Anyone interested in this post below I am hoping to have it in the second week in September over 1 or 2 eveingings any preference for what we should do?


----------



## paulmc08 (Feb 3, 2009)

sound's good Ronnie:thumb:

i'll leave the idea's to the more experienced lad's


----------



## Andy. (Apr 11, 2010)

Count me in too, looking forward too it.


----------



## [email protected] (Sep 22, 2009)

im up for mechanical wet sanding :thumb:


----------



## david.celica (Sep 21, 2009)

Sounds good to me guys, i will defo be there


----------



## Cookies (Dec 10, 2008)

Ronnie,

Sounds good indeed. any particular date/s?

Does anyone have any preference about choccy bickies?

Cooks


----------



## MCZ2047 (Oct 10, 2007)

It looks like I am going be working the 2nd week of September but hopefully I will get to another later in the year. Any other dates in mind?.:thumb:


----------



## Andy. (Apr 11, 2010)

What nights of the week are you thinkin of Rollo?


----------



## RICKY-M-M (Dec 5, 2007)

im a newbie... but il go


----------



## Ronnie (Nov 15, 2006)

Can we have a list of names so we can sort it out who is interested.

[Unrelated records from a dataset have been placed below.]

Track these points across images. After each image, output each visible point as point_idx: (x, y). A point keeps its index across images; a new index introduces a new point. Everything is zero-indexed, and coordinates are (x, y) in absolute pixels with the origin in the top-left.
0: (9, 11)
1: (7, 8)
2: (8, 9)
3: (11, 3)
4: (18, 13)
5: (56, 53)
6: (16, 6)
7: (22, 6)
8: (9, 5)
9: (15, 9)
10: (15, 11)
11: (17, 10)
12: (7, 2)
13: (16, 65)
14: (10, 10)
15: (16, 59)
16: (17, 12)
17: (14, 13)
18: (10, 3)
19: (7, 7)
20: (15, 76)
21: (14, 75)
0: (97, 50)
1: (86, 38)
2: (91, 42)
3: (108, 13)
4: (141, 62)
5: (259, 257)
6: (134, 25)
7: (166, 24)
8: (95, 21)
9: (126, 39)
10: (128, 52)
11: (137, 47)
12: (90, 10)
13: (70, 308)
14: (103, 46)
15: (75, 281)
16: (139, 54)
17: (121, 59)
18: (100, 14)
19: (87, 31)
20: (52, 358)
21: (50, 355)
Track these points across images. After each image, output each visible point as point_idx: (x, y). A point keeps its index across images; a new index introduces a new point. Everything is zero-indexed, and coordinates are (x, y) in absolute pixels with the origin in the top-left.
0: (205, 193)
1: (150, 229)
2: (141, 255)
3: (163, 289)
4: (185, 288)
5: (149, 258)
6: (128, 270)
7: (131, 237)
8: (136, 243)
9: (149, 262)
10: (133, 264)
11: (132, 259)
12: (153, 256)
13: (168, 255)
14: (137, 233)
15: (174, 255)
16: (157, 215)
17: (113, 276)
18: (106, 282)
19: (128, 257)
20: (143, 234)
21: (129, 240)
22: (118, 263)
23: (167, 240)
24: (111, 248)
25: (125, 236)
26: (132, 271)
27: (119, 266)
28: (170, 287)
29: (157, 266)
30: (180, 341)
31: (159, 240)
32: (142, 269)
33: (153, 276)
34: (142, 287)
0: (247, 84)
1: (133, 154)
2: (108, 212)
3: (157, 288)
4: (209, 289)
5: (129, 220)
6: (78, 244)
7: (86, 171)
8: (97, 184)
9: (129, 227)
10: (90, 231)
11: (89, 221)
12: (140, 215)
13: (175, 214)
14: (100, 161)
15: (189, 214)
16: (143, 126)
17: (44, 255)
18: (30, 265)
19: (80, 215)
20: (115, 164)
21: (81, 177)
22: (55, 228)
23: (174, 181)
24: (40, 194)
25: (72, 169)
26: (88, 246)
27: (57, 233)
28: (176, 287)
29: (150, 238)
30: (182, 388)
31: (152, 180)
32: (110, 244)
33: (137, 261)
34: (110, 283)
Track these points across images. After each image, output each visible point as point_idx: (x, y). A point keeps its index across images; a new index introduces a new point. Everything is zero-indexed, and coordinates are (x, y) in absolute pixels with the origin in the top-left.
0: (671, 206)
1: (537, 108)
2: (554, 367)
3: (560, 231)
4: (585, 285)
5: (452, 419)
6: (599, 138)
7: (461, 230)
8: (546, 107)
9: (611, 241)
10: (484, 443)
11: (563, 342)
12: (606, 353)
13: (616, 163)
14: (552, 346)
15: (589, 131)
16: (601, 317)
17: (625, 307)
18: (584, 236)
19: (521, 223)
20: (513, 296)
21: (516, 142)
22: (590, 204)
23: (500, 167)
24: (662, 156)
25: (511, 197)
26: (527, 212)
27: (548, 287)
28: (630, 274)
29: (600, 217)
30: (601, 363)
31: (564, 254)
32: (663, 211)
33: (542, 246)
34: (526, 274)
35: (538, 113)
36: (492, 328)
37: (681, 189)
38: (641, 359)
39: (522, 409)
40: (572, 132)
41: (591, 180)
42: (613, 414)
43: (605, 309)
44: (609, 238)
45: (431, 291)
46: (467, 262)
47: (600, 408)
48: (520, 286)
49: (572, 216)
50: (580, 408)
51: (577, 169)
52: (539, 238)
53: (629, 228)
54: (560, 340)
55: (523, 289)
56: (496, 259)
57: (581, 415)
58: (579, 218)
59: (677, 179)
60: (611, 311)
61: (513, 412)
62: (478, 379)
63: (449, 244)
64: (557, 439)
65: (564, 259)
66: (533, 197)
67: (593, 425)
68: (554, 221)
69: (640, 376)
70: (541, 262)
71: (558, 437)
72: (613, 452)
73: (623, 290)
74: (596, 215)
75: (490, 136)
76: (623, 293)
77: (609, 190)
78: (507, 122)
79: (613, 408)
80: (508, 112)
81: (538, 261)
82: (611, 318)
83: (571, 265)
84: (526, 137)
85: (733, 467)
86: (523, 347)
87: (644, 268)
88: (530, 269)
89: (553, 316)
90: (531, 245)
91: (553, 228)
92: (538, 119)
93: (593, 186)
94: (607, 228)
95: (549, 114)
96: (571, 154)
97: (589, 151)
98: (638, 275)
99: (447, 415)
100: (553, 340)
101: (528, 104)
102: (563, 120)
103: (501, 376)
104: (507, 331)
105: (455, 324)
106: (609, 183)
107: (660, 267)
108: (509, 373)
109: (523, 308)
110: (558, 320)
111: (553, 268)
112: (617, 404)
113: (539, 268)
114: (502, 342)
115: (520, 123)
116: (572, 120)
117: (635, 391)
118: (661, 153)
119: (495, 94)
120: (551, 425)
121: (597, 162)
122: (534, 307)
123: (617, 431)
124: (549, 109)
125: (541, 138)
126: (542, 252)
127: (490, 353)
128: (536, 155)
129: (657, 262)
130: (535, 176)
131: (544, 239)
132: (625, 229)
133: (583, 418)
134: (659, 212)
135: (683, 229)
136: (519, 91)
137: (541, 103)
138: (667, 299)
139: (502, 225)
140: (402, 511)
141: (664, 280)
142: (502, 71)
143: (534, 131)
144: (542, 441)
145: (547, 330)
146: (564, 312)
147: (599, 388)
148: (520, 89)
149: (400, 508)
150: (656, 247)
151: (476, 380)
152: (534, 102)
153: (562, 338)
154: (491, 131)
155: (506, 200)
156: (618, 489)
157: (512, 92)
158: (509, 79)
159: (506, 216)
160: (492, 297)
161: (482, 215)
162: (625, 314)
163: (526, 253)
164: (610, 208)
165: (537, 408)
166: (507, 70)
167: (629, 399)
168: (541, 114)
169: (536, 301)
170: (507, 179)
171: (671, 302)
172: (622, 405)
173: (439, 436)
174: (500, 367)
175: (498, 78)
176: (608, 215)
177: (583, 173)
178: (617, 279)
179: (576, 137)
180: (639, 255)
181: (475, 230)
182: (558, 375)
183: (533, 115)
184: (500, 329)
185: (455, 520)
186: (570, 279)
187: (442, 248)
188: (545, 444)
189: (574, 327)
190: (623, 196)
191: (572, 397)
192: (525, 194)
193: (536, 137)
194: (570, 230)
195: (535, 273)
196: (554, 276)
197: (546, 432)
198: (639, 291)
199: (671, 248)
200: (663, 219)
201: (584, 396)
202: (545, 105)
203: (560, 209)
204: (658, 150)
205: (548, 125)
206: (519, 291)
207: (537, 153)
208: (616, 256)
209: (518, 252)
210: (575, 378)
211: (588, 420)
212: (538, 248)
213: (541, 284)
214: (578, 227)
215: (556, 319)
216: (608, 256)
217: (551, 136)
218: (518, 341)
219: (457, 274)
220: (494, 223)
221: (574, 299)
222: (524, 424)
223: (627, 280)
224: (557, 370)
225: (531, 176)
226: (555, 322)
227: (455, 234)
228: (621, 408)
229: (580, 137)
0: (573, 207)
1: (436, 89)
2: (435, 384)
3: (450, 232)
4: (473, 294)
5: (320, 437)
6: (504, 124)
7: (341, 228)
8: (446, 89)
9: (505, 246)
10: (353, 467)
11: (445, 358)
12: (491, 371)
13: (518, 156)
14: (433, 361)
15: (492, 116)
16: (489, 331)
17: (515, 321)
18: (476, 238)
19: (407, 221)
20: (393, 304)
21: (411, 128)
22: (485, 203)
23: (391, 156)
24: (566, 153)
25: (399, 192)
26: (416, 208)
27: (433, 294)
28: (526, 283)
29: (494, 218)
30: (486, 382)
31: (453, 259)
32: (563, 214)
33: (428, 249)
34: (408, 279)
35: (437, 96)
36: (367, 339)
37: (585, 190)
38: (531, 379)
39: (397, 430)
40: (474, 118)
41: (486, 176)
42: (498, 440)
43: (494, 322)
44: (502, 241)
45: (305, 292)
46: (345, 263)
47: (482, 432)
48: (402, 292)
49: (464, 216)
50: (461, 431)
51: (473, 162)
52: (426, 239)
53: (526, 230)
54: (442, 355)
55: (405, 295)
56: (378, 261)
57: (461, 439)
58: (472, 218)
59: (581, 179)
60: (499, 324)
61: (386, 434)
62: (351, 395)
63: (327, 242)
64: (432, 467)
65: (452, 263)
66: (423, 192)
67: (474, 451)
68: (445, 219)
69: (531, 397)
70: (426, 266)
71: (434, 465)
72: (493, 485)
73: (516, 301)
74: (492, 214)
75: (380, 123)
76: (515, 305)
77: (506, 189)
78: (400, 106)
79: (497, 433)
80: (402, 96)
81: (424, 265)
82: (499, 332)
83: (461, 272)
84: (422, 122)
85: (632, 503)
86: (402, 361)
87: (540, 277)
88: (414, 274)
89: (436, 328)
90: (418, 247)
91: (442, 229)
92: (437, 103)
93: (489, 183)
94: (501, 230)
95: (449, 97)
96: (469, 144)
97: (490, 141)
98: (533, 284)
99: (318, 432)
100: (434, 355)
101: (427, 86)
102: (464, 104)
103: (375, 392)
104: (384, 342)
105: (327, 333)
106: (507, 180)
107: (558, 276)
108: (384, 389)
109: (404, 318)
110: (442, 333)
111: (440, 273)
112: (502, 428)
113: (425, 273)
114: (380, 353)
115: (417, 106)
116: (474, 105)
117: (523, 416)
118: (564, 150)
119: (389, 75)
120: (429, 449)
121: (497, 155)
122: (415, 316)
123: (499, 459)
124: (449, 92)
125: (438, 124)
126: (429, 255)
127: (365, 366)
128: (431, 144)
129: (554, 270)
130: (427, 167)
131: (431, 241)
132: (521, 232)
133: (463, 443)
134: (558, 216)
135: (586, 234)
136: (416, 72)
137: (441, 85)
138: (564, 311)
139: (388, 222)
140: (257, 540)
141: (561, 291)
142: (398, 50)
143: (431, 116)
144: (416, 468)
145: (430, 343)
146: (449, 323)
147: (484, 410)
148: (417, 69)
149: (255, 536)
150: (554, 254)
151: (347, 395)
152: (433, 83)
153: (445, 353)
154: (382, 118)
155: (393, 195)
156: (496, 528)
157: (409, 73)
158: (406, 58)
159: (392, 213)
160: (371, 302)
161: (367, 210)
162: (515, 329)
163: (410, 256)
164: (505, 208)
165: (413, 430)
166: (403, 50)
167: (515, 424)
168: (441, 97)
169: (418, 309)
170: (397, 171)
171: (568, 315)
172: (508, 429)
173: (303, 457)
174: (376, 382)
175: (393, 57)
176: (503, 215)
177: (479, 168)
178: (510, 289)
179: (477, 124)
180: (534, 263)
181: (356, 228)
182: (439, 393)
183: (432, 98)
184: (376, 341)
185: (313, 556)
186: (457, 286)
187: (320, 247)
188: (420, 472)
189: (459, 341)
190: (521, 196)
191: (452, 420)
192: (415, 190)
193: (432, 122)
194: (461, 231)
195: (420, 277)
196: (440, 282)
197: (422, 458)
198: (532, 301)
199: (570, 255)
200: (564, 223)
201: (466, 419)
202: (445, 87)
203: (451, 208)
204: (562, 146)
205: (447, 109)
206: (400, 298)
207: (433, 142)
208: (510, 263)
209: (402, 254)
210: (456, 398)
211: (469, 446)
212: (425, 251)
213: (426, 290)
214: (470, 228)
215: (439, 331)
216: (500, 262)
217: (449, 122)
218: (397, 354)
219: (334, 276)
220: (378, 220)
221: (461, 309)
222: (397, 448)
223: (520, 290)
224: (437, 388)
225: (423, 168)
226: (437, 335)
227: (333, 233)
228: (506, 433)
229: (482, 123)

It will be on an invite basis so that people who are interested for the right reasons will be attending as I have gotten a bit of flack because of trying to start this. so what I want to do is have the people who are properly interested in doing this coming along. Again its only for people who are interested in detailing not just doing it to make a quick few pounds lashing out the odd car. thanks
Rollo


----------



## Ronnie (Nov 15, 2006)

1) ronnie


----------



## Andy. (Apr 11, 2010)

1) ronnie
2) Andy.


----------



## LJB (Dec 28, 2008)

1) ronnie
2) Andy.
3) Liam(LJB)


----------



## paulmc08 (Feb 3, 2009)

1) ronnie
2) Andy.
3) Liam(LJB)
4) Paulmc08


----------



## paulmc08 (Feb 3, 2009)

Rollo let me know if you need some panel's,and i'll have a word with a mate who work's in a breaker's,cant see it being any problem:thumb:


----------



## Ronnie (Nov 15, 2006)

Cheers Paul got a new Civic type R door S-Class wing and half a focus bonnet so far.


----------



## david.celica (Sep 21, 2009)

1) Ronnie
2) Andy.
3) Liam(LJB)
4) Paulmc08
5) David.celica if it's ok?


----------



## LJB (Dec 28, 2008)

Any dates decided guys, prices or decided who'll be invited?


----------



## Ronnie (Nov 15, 2006)

should be sorted in the very near future have a few car in that I want away before so the space is empty.


----------



## LJB (Dec 28, 2008)

No problem Ronnie thanks for the quick response

Liam


----------



## Andy. (Apr 11, 2010)

Just checkin in to see how things are progressing with the detailing club.


----------



## tomah (Sep 17, 2010)

Would you be welcome at this if you're new to this place, detailing, and don't know anyone?


----------



## Ronnie (Nov 15, 2006)

oh yes as long as u have an interest u will be welcome. Apologies guys for the delays just getting customer cars out of the way so I can free up the space not long to wait!


----------



## tomah (Sep 17, 2010)

Excellent.

I'm not too far away from you I don't think. I've recently moved to between Banbridge and Portadown.


----------



## richie_mck (Jul 11, 2010)

im a bit of a lurker on here but i would definately be up for attending the detailing club, would love to pic up some good tips for detailing.

Count me in if im welcome


----------



## rosssei (Feb 26, 2007)

hey ronnie, would be up for taking a run up to this too - meet some faces!


----------



## Cookies (Dec 10, 2008)

1) Ronnie
2) Andy.
3) Liam(LJB)
4) Paulmc08
5) David.celica if it's ok? 
6) Cookies (although i'll just be spectating - did my back in !!!)


----------



## trimTim (Jun 3, 2010)

Cookies said:


> 1) Ronnie
> 2) Andy.
> 3) Liam(LJB)
> 4) Paulmc08
> ...


You can add me to that list if there is still room left.


----------



## Ronnie (Nov 15, 2006)

Yep am looking at about 10 once I get the garage free of cars


----------



## tomah (Sep 17, 2010)

As I said before, if there's room I'd like to go.

However, I'd prefer an invitation from you, Ronnie, rather than inviting myself. There were quite a few showing interest before me, so I don't want to take someone else's place.


----------



## Ronnie (Nov 15, 2006)

No worries Tomah ur more than welcome sorry for the really long delay, we are still very busy and normally have tailed off detailing for the winter by now but as yet there is no let up so will have to book a slot very shortly.


----------



## Stewerty (Jan 11, 2010)

I would also be very interested in this. I have a DA but am a bit useless with it.


----------



## 44care (Sep 21, 2009)

*I would be interested*

Ronnie, if you would be as so kind.

I would like to be involved in something like this.

Kind regards


----------



## ClarkeG (Jun 17, 2006)

Ronnie is probably still in his bed after the big party he was at yesterday 

Clarke


----------